年齢によっては術後に白内障が進行する可能性があるため、白内障手術を同時手術で行う場合もあります。


 

(写真左上) 右上側の部分の網膜が網膜剥離になっています。 網膜裂孔は写真には写っていませんが、もっと上の方にあります。
(写真左下) 網膜の中心部が剥がれているかどうか、写真ではよく分かりませんが、網膜の断面図を撮るOCTという検査をすると、中心部も網膜剥離になっていることが分かります。
(写真右上) 硝子体手術を受けて一週間後の眼底写真です。網膜は復位しており、上方30%くらいがまだ空気が残っています。
(写真右下) OCT検査で中心部もきちんと網膜剥離が治っている状態が確認できます。

裂孔原性網膜剥離に対する硝子体手術


■ 手術の合併症

硝子体手術後、網膜剥離が再発すると、急速に網膜剥離の範囲が広がって「増殖性硝子体網膜症」という重症の網膜剥離になることがあります。眼内にガスを入れると「ガス白内障」といって、水晶体が混濁を起こす場合があります。

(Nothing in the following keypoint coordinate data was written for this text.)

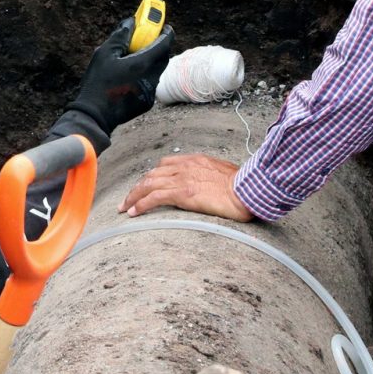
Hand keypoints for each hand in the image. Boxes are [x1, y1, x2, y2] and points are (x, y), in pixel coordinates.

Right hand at [66, 18, 174, 132]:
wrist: (95, 115)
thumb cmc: (98, 82)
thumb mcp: (104, 53)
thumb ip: (121, 36)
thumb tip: (131, 23)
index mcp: (143, 64)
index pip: (165, 44)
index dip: (166, 33)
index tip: (163, 26)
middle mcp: (151, 78)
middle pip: (163, 58)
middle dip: (160, 47)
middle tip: (149, 40)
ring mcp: (150, 92)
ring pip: (157, 71)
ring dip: (151, 62)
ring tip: (134, 58)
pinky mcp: (147, 102)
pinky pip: (150, 83)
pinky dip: (144, 76)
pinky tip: (129, 77)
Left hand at [119, 154, 253, 220]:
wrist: (249, 190)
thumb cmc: (244, 186)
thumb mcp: (226, 174)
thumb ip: (213, 176)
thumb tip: (212, 185)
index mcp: (196, 160)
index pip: (166, 163)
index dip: (153, 175)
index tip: (146, 185)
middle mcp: (185, 166)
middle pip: (153, 173)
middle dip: (138, 186)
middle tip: (127, 199)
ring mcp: (182, 178)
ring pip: (148, 184)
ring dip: (133, 196)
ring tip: (124, 208)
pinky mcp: (182, 193)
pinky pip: (154, 197)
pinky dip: (141, 204)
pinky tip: (133, 213)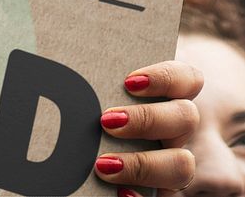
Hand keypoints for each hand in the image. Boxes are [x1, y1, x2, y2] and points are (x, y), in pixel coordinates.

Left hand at [93, 60, 203, 195]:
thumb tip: (56, 61)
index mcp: (172, 95)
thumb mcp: (106, 84)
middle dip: (147, 119)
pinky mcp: (163, 189)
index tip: (129, 82)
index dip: (165, 78)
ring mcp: (174, 159)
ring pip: (182, 165)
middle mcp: (178, 128)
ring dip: (144, 165)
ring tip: (103, 164)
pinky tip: (121, 194)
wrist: (115, 145)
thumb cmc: (104, 99)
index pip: (188, 78)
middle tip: (106, 121)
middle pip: (185, 118)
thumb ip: (97, 76)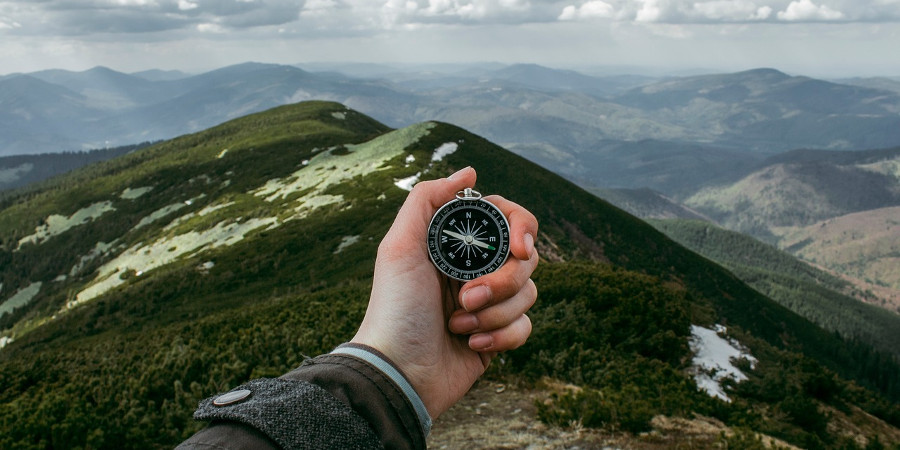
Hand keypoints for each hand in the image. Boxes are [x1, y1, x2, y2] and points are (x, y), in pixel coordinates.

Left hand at [351, 166, 538, 418]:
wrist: (398, 372)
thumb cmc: (395, 308)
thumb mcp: (399, 246)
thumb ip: (428, 199)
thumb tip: (470, 172)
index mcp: (456, 244)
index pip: (508, 220)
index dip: (521, 229)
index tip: (519, 248)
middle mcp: (475, 269)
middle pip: (526, 258)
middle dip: (501, 281)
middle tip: (467, 297)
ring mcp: (488, 303)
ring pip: (529, 293)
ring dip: (494, 313)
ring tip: (458, 325)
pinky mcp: (497, 336)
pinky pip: (526, 327)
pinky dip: (501, 336)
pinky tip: (471, 345)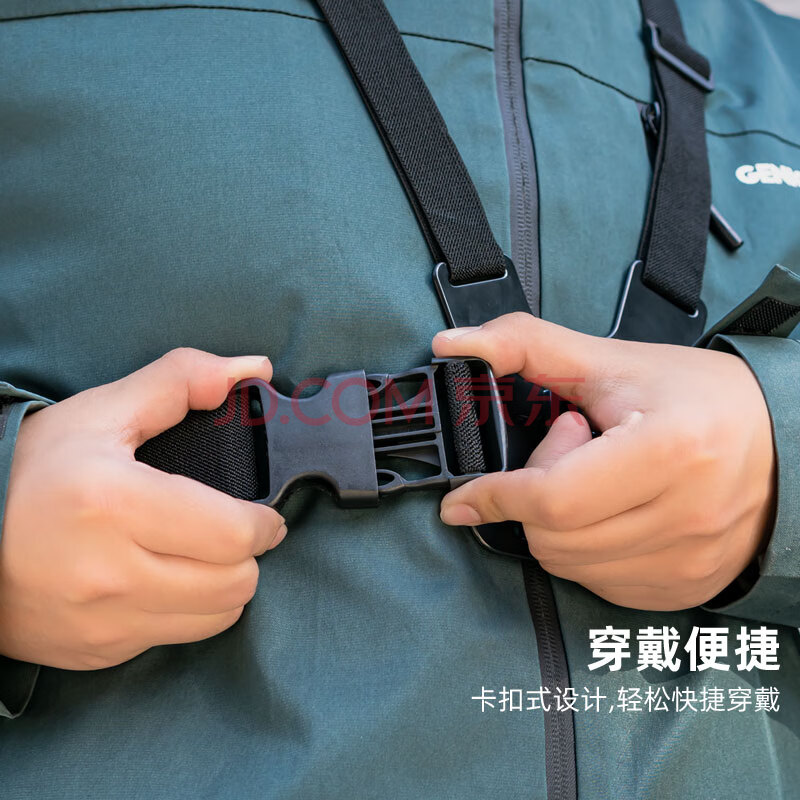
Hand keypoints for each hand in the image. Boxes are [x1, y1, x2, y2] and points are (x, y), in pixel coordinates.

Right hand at [0, 349, 285, 668]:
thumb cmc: (28, 470)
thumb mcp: (100, 413)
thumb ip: (182, 381)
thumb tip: (254, 368)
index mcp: (116, 504)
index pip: (233, 534)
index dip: (264, 523)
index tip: (264, 514)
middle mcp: (110, 573)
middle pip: (236, 583)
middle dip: (246, 553)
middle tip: (231, 531)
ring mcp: (103, 621)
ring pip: (216, 618)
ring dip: (224, 585)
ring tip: (203, 555)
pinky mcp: (97, 650)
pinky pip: (174, 637)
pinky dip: (185, 609)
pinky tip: (163, 579)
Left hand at [433, 313, 775, 610]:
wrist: (780, 442)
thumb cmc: (696, 397)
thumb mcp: (613, 361)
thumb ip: (525, 345)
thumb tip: (449, 344)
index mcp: (670, 450)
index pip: (553, 498)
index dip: (495, 496)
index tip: (462, 498)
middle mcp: (686, 515)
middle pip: (552, 537)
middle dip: (533, 496)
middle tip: (573, 449)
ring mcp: (688, 561)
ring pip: (569, 566)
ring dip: (557, 524)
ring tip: (598, 478)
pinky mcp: (685, 587)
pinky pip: (598, 583)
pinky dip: (583, 550)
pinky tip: (610, 512)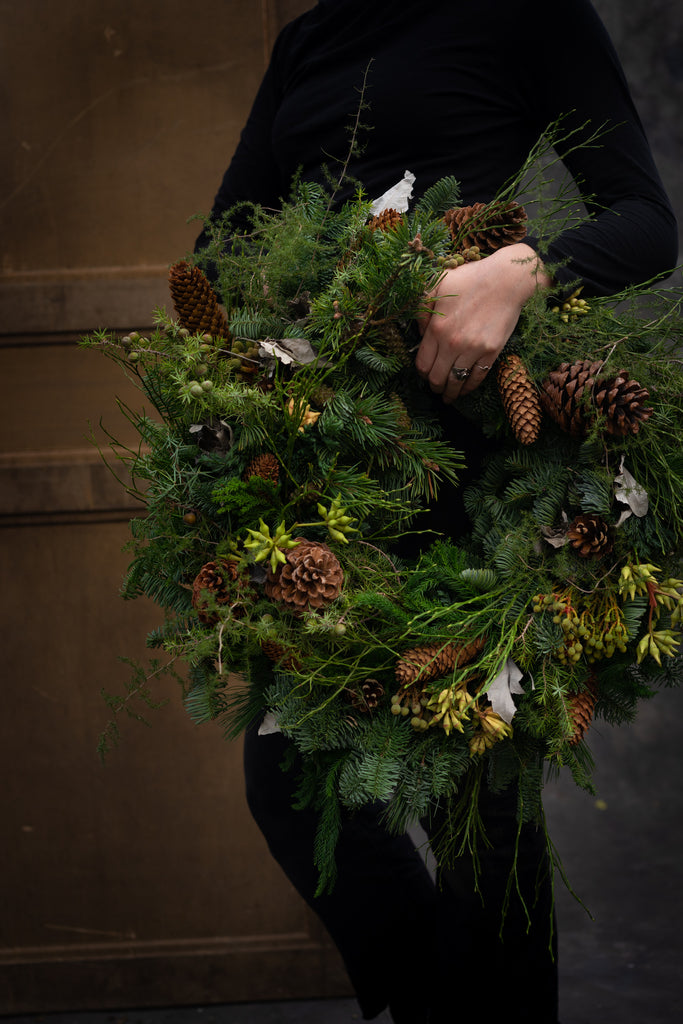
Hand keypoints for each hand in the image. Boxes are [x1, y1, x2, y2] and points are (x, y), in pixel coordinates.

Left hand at [415, 243, 551, 402]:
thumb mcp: (437, 285)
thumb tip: (419, 333)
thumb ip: (422, 309)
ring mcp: (473, 349)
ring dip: (450, 393)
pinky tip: (465, 389)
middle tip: (435, 387)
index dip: (422, 373)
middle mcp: (452, 343)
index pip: (422, 364)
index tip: (424, 374)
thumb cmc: (471, 278)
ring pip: (455, 382)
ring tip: (448, 396)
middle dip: (434, 386)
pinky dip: (469, 387)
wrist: (507, 279)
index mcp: (436, 328)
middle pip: (436, 377)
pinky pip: (477, 377)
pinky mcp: (491, 352)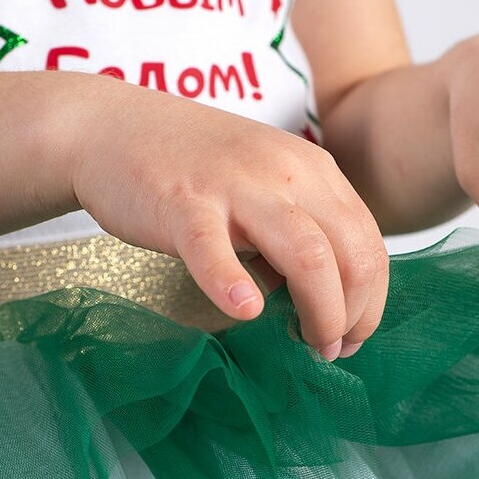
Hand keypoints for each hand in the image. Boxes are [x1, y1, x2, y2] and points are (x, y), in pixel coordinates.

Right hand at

ガスがなくなると白内障も治る場合と、ガスがなくなっても白内障が治らなくて後日白内障手術が必要になることがあります。

■ 費用

手術費用だけで、3割負担の場合、約12万〜17万円の自己負担が発生します。白内障手術を併用した場合、これに約3万円追加となります。そのほかに、入院費・薬剤費・その他の費用が別途かかります。



5. バックル手術

 バックルと呼ばれるシリコンスポンジのような素材を網膜裂孔の部分の眼球の壁である強膜に縫い付ける手術です。裂孔部の眼球がわずかに内側に凹むことにより裂孔が眼球壁に接着します。
接着した状態で外側から冷凍凝固という方法で網膜と眼球壁を癒着させます。
網膜の裏側に溜まった水分は外側から小さな孔を開けて排出します。


メリットとしては硝子体手術と比較して、術後に白内障の進行がほとんどない点、術後にうつぶせ姿勢をする必要がない点が挙げられます。
特に若年者の場合、硝子体はあまり液化していないため、バックル手術の効果が大きいこと、術後白内障になるリスクを避けられることから、よく選択される方法です。
また硝子体手術の補助的治療としてバックル手術を併用する場合もあります。

強膜バックリング手術


■ 手術の合併症

出血・感染・眼球運動障害・乱視化・近視化・網膜剥離の再発・バックリング材料の露出・眼球上昇・その他の合併症の可能性があります。

■ 費用

手術費用だけで3割負担の方の自己負担分は約12万円です。
そのほかに、入院費・薬剤費・その他の費用が別途かかります。